Meeting Requests of Data Subject
According to KVKK, the data subjects have the right to make requests to learn which personal data is being processed with which processes and current status of such data. After receiving such requests from the data subjects, we must respond to them within 15 days.
Article 13 of the Personal Data Protection Law numbered 6698 regulates “Applications to the Data Controller” and, accordingly, a related person/data subject must submit written requests to a data controller for exercising its rights under the Law. Therefore, if you have a request to be reviewed, you must file a written application to our company.
The Law requires the data controllers or data processors to inform the data subjects about the personal data being processed by them.
CLARIFICATION TEXT ON PROCESSING OF PERSONAL DATA
Zensa Granit Mermer San. Tic. Ltd. Şti., as the data controller, might process your personal data according to the Personal Data Protection Law numbered 6698 (“Law Nr. 6698”) and within the following context.
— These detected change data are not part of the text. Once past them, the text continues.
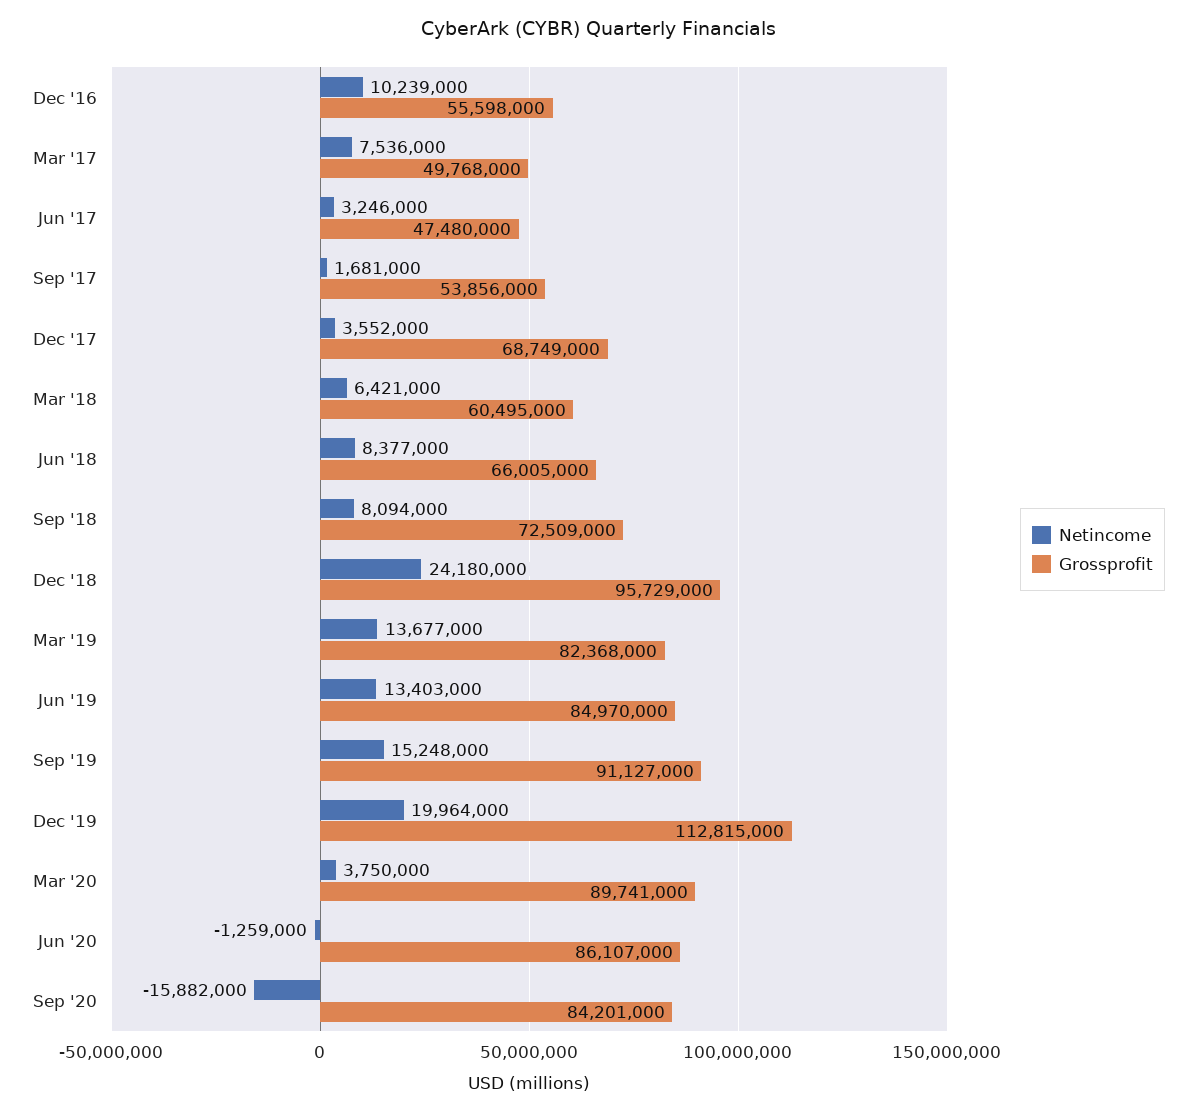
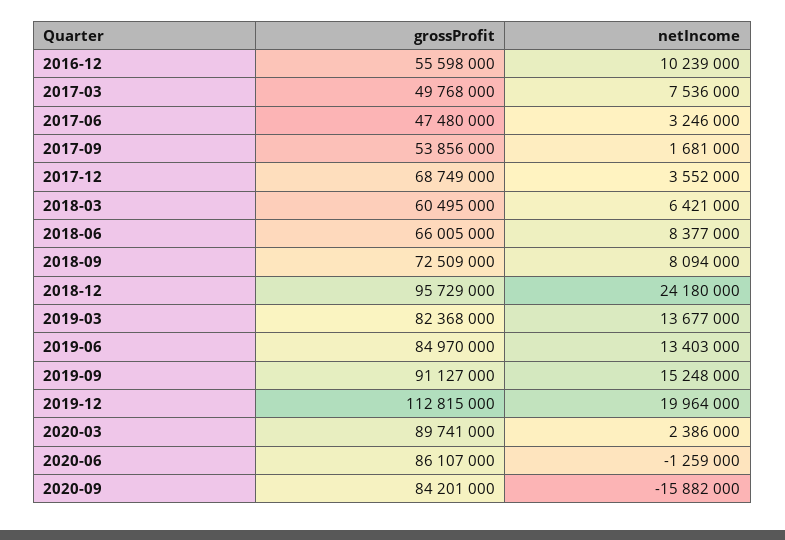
  {
    "Netincome": {
      "Dec '16": 10239000,
      "Mar '17": 7536000,
      "Jun '17": 3246000,
      "Sep '17": 1681000,
      "Dec '17": 3552000,
      "Mar '18": 6421000,
      "Jun '18": 8377000,
      "Sep '18": 8094000,
      "Dec '18": 24180000,
      "Mar '19": 13677000,
      "Jun '19": 13403000,
      "Sep '19": 15248000,
      "Dec '19": 19964000,
-     "Mar '20": 3750000,
+     "Mar '20": 2386000,
      "Jun '20": -1259000,
      "Sep '20": -15882000
    },
    "Grossprofit": {
      "Dec '16": 55598000,
      "Mar '17": 49768000,
      "Jun '17": 47480000,
      "Sep '17": 53856000,
      "Dec '17": 68749000,
      "Mar '18": 60495000,
      "Jun '18": 66005000,
      "Sep '18": 72509000,
      "Dec '18": 95729000,
      "Mar '19": 82368000,
      "Jun '19": 84970000,
      "Sep '19": 91127000,
      "Dec '19": 112815000,
      "Mar '20": 89741000,
      "Jun '20": 86107000,
      "Sep '20": 84201000
    }
  }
Collecting, Processing and Storing Personal Data
As the Data Controller, Zensa Granit Mermer San. Tic. Ltd. Şti collects personal data of the customers through its website zensa.com.tr. The data collection is restricted to the contact us form available on our website and includes name, surname, place/date of birth, phone number, e-mail address, resume and message of the person filling out the form. Our company stores such information for processing the requests and suggestions received through our website. The data is not shared with third parties outside our company. The personal data collected by our company is processed and stored in connection with, to the extent permitted by and limited to the purpose of complying with the KVKK law, and we assure security of your personal data.   
Sharing Persona Data
Your collected personal data shall not be shared with any third party, excluding our company.
Cookie Policy
Our website uses cookies.
Rights granted to personal data subjects according to Article 11 of the Law Nr. 6698:
If you, as the data subject, have any request related to your rights, you must submit your request to Zensa Granite and Marble using the methods indicated in the Personal Data Protection and Processing Policy issued by Zensa Granit Mermer Sanayi Ticaret Limited Şirketi and announced to the public on zensa.com.tr, and depending on the nature of such request, your request shall be handled and finalized for free as soon as possible and within maximum fifteen days. However, if the procedure requires any additional costs, Zensa Granite and Marble shall charge the fees determined by the Personal Data Protection Board. Accordingly, the data subjects have the following rights:    
To learn if his/her personal data is processed or not,
To demand information if his/her personal data was actually processed,
To learn the purpose of the personal data processing and whether the data is used for the intended purpose or not,
To know the identity of domestic and foreign third parties that received the personal data; to request rectification of personal data processing incompletely or incorrectly, if any, and to request notification of third parties that received personal data after the aforementioned procedures,
To request deletion or destruction of personal data, which was initially processed in accordance with the Law Nr. 6698 and other related provisions of the law, since the reasons requiring data processing are not relevant anymore, and to request notification of the third parties that received the personal data after the aforementioned procedures,  
To object to any outcome against the interests of the data subject if the data processing is done exclusively with automated systems,
To claim compensation for damages, if any, arising from unlawful processing of his/her personal data.